The real question is whether China tips into hyperinflation or a deflationary recession?

"Until recently, all the foreign-currency earnings of Chinese exporters had to be traded in for yuan,"

  Some dollars flow to the central bank and the rest flow into the Chinese underground or 'loan shark' economy where the yuan rate is affordable for highly stressed manufacturers. Beijing allows this otherwise there is insufficient liquidity by way of above- ground economy for the manufacturing sector.

The loan shark economy is also competition in the dollar/yuan forex market inside China. The loan sharks cannot print yuan, they have to 'buy' them with dollars, euros, whatever they have. This is a big driver of inflation in China along with the dollar/crude and dollar/commodity trades.

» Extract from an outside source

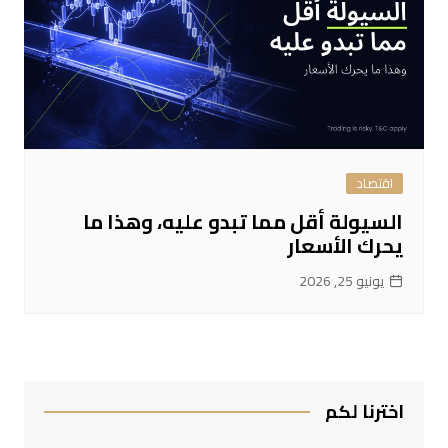
اقتصاد
السيولة أقل مما تبدو عليه، وهذا ما
يحرك الأسعار
يونيو 25, 2026
اخترنا لكم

A Chinese economist was complaining to a friend of mine about QE and effect on dollar, bigger problem is ZIRP and dollar carry. This feeds China inflation while removing PBOC rate tool @ same time.

If China raises rates, more dollars flow to China overcoming rate constraint on yuan creation. Raising the ZIRPy US short interest rates would crash finance that  depends on the dollar carry.

China will continue to talk 'tightening' while printing. It has to, it needs liquidity. Loan shark economy is sucking yuan out of above- ground economy, see SHIBOR. High overnight rate represents demand for yuan that the ordinary credit market has difficulty answering.

There is no way out of this bind w/o finance players taking massive hit: Chinese/US developers, US banks .. er, taxpayers, ordinary Chinese, etc. I'm still looking for the hyperinflationary endgame in China: there is no indexing to Chinese obligations as in US.